Waiting for a rail review to conclude can take as long as the wait for the trains to arrive. In 2019 we were expecting change to our daily commute with more integration, so things were sorted out quicker when things went wrong. And after several false dawns, Covid hit, and recommendations in an unpublished review, started to be implemented discretely and new ideas were created for a still unpublished Williams report.
The public’s appetite for travelling by rail, is currently low, but just last week some passengers received a boost with a brand-new rail card that gives them further discounts on their journeys. The Veterans railcard which is priced at £21 a year, will give an estimated 830,000 people access to discounted rail journeys and will be available to anyone who has served at least one day in the armed forces or merchant mariners. It will also give the cardholder and a companion, a third off most rail fares and 60% off for up to four children aged five to 15, who are travelling with the holder.
In doing so this is adding another set of discounts to an already complex fare structure, something that makes our battle to find the best value journey even more difficult. But it also begs the question, who should be paying for the railways? In the end there are only two direct income streams. Ticket revenue (and) or the taxpayer.
The veteran’s card is not the first discount scheme to be launched in recent years. Just two years ago a 16 to18-year-old rail card was introduced and, for decades we have given, all railway workers substantial discounts for their trips. But most of the regular users a left bewildered and think that it is now time for us all to receive better pricing for our tickets and one that is far less complex.
During the last couple of decades, policymakers have made the conscious decision for the rail industry to be self-sufficient – the fare box must pay. And until the Covid crisis the exchequer subsidised railways by one of the lowest rates in Europe. The businesses who operate our services have received less than 3 per cent return rate and some far less.
Improvements to the rail network are starting to be seen in all corners of the country. There are more new trains arriving on the network each week, 40 percent of trains are now less than five years old, so today we have some of the newest fleets in the world. But the industry lacks good communication especially when things go wrong, which is why the Williams review was set up two years ago. While years of underinvestment in the days of British Rail are rightly being reversed by policy makers with the help of the private sector, most of those costs are being passed directly to commuters. It is no wonder passengers think that they pay far too much for their journeys and also given the annual RPI plus one, ticket fare increases. The comparative cost of driving a car or flying by aeroplane has fallen while fares increased.

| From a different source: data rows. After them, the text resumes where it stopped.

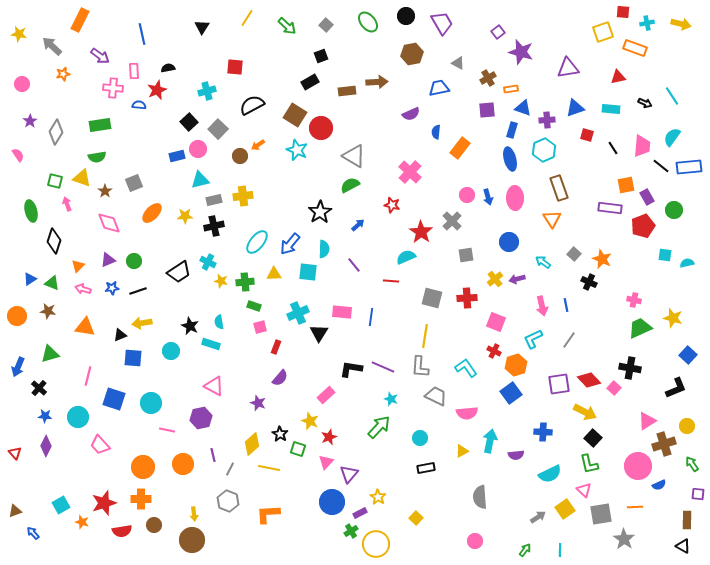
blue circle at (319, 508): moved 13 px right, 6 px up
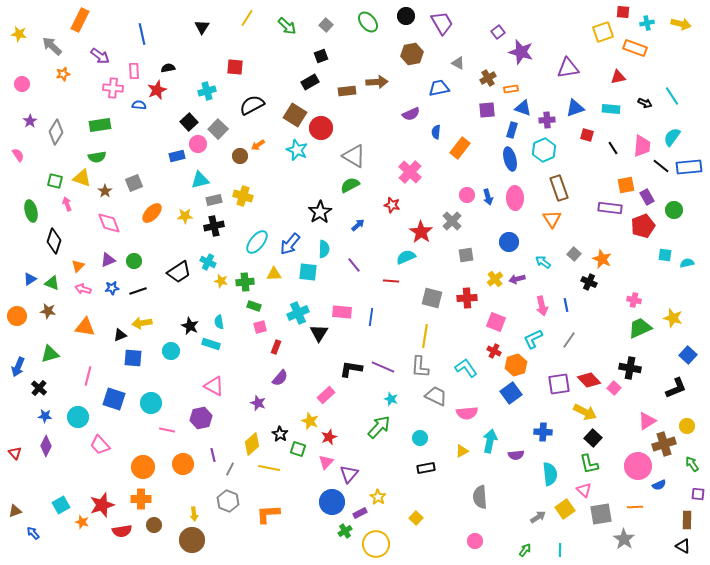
pink circle at (198, 149): moved 5 px up
yellow cross at (243, 196): rotated 24 degrees clockwise
cyan semicircle at (550, 474): rotated 70 degrees counterclockwise
red star at (104, 503): moved 2 px left, 2 px down
green cross at (351, 531): moved 6 px left
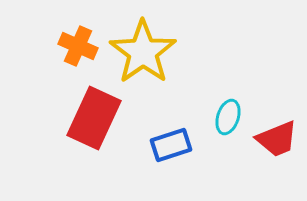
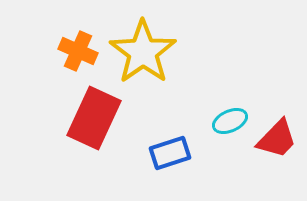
orange cross: moved 5 px down
cyan ellipse: moved 2 px right, 4 px down; rotated 48 degrees clockwise
red trapezoid: rotated 24 degrees counterclockwise
blue rectangle: moved 1 px left, 8 px down
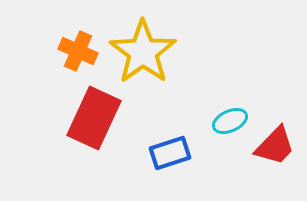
red trapezoid: moved 2 px left, 7 px down
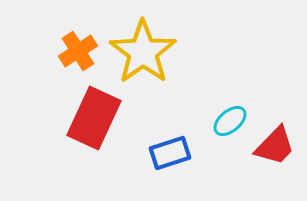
orange cross: rotated 33 degrees clockwise
cyan ellipse: rotated 16 degrees counterclockwise
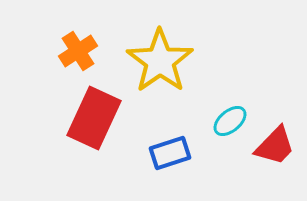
yellow star: moved 17 px right, 9 px down
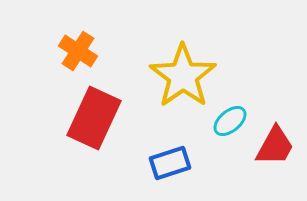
orange cross: rotated 24 degrees counterclockwise
yellow star: moved 23 px right, 15 px down
red trapezoid: rotated 15 degrees counterclockwise
blue rectangle: moved 10 px down
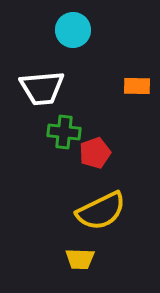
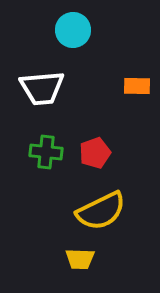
green cross: moved 18 px left, 20 px down
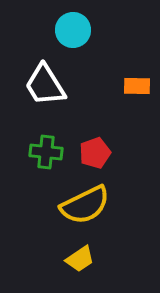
white trapezoid: moved 3 px right, 3 px up; rotated 63 degrees clockwise
yellow semicircle: moved 16 px left, 6 px up
yellow trapezoid: rotated 36 degrees counterclockwise
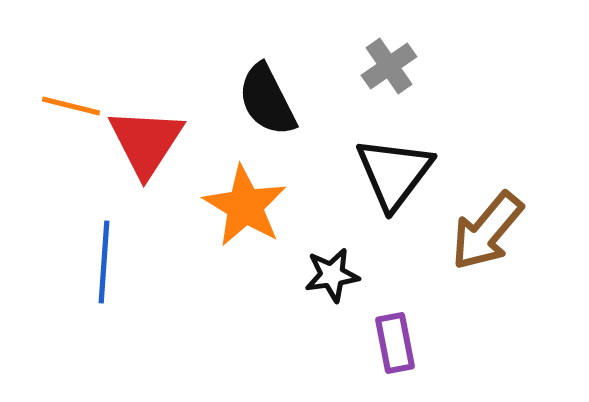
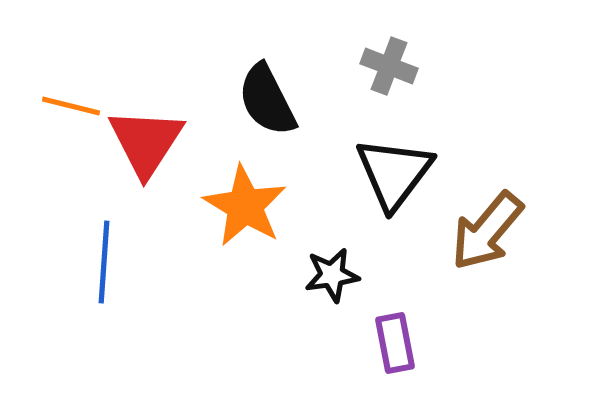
gray cross: rotated 34 degrees counterclockwise
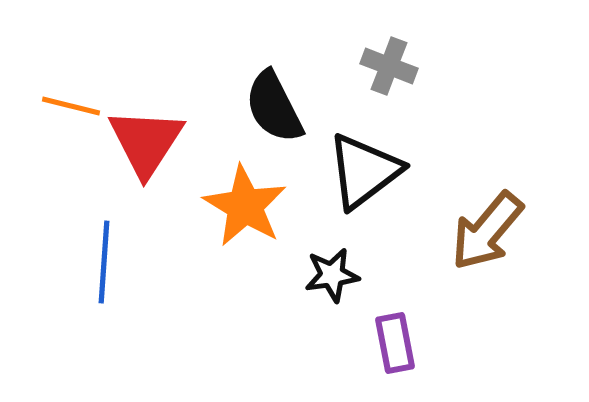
black semicircle: moved 7 px right, 7 px down
black triangle: moved 30 px left, 2 px up; rotated 16 degrees clockwise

Per passenger, rail remains one of the most efficient and is less polluting for medium and long-distance travel in the UK. Private vehicles driven by fossil fuels have received frozen pump taxes for most of the years since 2010. But if we are really going to build back better, now is the time to make rail more affordable by increasing the subsidies on all rail tickets through an increase in tax on petrol and diesel. It will help reduce needless journeys on our roads, and make driving more enjoyable with fewer traffic jams. At the same time it will improve the air that we breath. But this change is only possible only if the alternatives to old technology cars are available and affordable. Surely the cost of adding pennies to a litre of fuel would be a price worth paying to deliver a bigger win for all commuters, not just veterans.
This article first appeared in the Transport Times.